There's an invisible and relentless force acting on your bowels right now, and it might be causing some people serious irritation.
No one really knows how or why irritable bowel syndrome (IBS) develops, but gastroenterologist Brennan Spiegel from Cedars-Sinai hospital in Los Angeles has outlined a weighty new hypothesis.
In a paper published in The American Journal of Gastroenterology, Spiegel argues IBS is triggered by the body's inability to manage gravity.
Our bowels, Spiegel explains, are like a big sack of potatoes that we have to carry around our whole lives.
If our body's usual management of gravity fails for whatever reason, our diaphragm can slip down and compress our intestines, possibly causing motility issues and bacterial overgrowth.
"Our nervous system also evolved in a world of gravity, and that might explain why many people feel abdominal 'butterflies' when anxious," says Spiegel.
"It's curious that these 'gut feelings' also occur when falling toward Earth, like when dropping on a roller coaster or in a turbulent airplane. The nerves in the gut are like an ancient G-force detector that warns us when we're experiencing – or about to experience – a dangerous fall. It's just a hypothesis, but people with IBS might be prone to over-predicting G-force threats that never occur."
The nice part about Spiegel's hypothesis is that it's easily testable and doesn't exclude other theories of IBS.
Currently, there is no definitive test for IBS, and its symptoms are extremely variable from patient to patient. As a result, the syndrome is usually made as a diagnosis of exclusion.
Once other disorders that can cause gut symptoms – such as pain, bloating, cramping, constipation, or diarrhea – have been ruled out, patients are usually told they have IBS.
Today, about 10 percent of people worldwide are thought to suffer from the syndrome, and Spiegel is one of many scientists working to figure out why.
Gravity, he argues, might be the grounding force that pulls all these different symptoms together.
Under Spiegel's framework, a disordered response to gravity might also trigger a gut-to-brain interaction disorder. By squashing the intestines, it might even impact the gut microbiome, causing hypersensitivity, inflammation, or discomfort.
"There's such a variety of explanations that I wondered if they could all be simultaneously true," says Spiegel.
"As I thought about each theory, from those involving motility, to bacteria, to the neuropsychology of IBS, I realized they might all point back to gravity as a unifying factor. It seemed pretty strange at first, no doubt, but as I developed the idea and ran it by colleagues, it started to make sense."

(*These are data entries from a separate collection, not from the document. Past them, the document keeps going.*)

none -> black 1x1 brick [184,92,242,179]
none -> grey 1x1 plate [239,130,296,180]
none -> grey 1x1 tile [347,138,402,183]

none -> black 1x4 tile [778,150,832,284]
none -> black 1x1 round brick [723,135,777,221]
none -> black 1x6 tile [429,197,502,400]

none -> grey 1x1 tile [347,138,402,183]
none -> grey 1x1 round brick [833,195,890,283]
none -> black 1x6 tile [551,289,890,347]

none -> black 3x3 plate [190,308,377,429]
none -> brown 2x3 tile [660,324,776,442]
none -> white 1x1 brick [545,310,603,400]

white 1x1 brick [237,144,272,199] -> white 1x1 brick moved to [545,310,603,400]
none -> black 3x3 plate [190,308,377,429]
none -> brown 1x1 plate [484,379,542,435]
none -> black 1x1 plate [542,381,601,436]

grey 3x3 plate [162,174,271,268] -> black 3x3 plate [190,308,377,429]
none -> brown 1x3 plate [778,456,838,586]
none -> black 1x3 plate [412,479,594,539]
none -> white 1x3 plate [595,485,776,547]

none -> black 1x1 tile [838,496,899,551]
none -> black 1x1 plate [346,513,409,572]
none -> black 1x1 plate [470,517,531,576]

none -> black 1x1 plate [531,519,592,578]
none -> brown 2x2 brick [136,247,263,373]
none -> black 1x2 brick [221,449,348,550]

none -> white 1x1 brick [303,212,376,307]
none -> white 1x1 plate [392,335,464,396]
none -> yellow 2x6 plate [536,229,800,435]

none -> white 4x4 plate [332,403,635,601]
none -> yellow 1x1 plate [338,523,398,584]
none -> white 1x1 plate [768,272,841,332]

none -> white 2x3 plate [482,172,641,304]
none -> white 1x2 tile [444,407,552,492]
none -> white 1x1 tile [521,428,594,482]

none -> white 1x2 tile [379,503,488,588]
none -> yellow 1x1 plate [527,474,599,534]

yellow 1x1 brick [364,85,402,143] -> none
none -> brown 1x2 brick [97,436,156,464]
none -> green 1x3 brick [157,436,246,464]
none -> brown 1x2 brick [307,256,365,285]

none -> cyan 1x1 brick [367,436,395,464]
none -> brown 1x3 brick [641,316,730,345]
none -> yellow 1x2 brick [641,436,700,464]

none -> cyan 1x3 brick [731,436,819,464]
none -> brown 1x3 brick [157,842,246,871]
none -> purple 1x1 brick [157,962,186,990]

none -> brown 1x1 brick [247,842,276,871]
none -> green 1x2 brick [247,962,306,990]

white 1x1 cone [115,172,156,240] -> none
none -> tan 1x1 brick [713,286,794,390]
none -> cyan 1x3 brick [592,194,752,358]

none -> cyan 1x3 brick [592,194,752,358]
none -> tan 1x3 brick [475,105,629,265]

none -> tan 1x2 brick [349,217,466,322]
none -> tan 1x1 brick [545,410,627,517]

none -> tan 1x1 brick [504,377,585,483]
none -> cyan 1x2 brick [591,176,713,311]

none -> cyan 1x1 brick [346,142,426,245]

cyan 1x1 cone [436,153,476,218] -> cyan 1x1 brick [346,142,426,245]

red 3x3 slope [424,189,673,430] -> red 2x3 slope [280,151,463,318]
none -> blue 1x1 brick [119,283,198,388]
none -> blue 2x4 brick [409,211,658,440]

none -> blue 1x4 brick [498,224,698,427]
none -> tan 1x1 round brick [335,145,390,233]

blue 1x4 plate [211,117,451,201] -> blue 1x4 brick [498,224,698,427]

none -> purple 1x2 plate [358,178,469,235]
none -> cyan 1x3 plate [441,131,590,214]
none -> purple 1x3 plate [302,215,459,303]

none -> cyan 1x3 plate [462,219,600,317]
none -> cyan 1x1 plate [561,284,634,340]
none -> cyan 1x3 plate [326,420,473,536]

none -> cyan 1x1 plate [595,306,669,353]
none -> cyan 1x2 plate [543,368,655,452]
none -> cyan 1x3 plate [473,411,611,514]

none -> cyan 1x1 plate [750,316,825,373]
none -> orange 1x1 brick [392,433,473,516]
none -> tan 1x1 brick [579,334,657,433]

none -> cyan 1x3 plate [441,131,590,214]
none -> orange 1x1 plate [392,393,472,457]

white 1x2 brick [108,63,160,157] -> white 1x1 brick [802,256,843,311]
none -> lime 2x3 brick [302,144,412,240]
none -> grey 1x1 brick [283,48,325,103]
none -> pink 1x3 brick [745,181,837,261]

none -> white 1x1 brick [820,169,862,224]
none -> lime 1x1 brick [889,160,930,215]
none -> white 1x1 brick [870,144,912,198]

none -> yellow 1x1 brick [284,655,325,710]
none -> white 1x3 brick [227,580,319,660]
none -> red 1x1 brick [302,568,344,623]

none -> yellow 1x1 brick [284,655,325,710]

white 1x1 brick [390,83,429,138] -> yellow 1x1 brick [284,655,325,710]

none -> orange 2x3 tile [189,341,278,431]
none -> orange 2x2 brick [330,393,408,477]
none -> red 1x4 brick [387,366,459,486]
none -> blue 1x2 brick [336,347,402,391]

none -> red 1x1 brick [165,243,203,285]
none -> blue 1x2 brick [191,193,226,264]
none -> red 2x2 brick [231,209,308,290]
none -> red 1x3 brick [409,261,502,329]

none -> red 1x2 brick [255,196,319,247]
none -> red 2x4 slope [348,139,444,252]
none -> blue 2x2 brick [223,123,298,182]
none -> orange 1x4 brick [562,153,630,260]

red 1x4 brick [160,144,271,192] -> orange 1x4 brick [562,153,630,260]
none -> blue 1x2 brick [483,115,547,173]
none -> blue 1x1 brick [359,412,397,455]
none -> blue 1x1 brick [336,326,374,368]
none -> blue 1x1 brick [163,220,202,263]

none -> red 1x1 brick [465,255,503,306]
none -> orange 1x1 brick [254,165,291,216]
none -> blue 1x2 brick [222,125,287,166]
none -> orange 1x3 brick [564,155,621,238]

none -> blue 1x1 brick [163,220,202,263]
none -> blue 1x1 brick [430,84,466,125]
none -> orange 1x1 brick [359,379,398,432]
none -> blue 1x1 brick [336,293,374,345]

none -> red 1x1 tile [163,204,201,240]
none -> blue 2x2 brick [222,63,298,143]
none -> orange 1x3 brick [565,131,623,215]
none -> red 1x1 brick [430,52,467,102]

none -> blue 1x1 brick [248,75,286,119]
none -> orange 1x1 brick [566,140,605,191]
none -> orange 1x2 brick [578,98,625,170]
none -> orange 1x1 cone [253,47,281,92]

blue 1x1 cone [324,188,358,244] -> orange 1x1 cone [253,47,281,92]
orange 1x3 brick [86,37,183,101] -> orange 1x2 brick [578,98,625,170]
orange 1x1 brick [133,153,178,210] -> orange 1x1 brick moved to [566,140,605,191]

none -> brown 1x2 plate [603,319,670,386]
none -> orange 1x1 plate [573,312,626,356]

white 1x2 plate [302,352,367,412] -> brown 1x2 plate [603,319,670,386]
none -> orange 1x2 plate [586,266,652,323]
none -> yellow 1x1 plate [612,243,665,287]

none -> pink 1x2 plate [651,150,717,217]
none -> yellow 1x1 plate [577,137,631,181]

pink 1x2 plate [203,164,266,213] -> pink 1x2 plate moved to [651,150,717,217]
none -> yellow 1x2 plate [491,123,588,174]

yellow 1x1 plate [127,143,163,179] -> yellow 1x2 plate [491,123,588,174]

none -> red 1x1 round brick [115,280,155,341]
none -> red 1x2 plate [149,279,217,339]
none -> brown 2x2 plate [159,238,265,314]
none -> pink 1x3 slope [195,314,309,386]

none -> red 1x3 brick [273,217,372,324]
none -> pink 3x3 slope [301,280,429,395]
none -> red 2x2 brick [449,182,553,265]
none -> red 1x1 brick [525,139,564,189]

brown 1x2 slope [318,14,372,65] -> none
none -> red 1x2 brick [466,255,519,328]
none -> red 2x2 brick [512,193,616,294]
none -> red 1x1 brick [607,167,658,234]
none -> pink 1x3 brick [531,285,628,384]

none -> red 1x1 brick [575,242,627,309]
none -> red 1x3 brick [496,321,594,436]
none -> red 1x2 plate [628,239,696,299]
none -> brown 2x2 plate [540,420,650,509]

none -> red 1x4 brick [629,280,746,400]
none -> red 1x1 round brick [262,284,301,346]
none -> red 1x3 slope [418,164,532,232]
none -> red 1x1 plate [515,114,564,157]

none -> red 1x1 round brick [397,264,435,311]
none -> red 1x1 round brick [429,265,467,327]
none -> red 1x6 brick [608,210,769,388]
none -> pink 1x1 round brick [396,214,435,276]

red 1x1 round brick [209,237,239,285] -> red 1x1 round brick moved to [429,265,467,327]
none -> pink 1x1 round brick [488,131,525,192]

If IBS is caused by the body struggling to grapple with gravity, then it could explain why physical therapy and exercise can prove so beneficial in relieving its symptoms.
It could also explain why serotonin tends to be elevated in IBS patients.
Serotonin is a neurotransmitter that is primarily produced in the gut to regulate our bowel movements and also our mood, but too much of it can trigger diarrhea. It is also involved in the regulation of our blood pressure in response to gravity.
Without serotonin, Spiegel says, your body might not be able to stand up, maintain balance, or continue circulating blood.
"Dysregulated serotonin may be a form of gravity failure," argues Spiegel.
"When serotonin biology is abnormal, people can develop IBS, anxiety, depression, fibromyalgia, and chronic fatigue. These may be forms of gravity intolerance."
Chronic fatigue syndrome/ myalgic encephalomyelitis (CFS/ME) is another chronic and debilitating sickness without a cause or cure, and it often crosses over with IBS. Many CFS/ME patients also struggle with standing up, which can cause a sudden drop in blood pressure, fatigue, dizziness, and a racing heart.
Other symptoms that cross over with IBS include lower back pain, headaches, dizziness and postural tachycardia syndrome (POTS), which is when blood pressure plummets after a person rises.
All of these conditions could be explained by the body's inability to properly manage the force of gravity.
Without direct research, Spiegel says the gravity hypothesis is just a "thought experiment". But he hopes it encourages new ways of researching and treating IBS in the future.
"Our relationship to gravity is not unlike the relationship of fish to water," writes Spiegel.
"We live our entire life in it, are shaped by it, yet hardly notice its ever present influence on the nature of our existence."
Perhaps it's about time we considered it.
The study was published in The American Journal of Gastroenterology.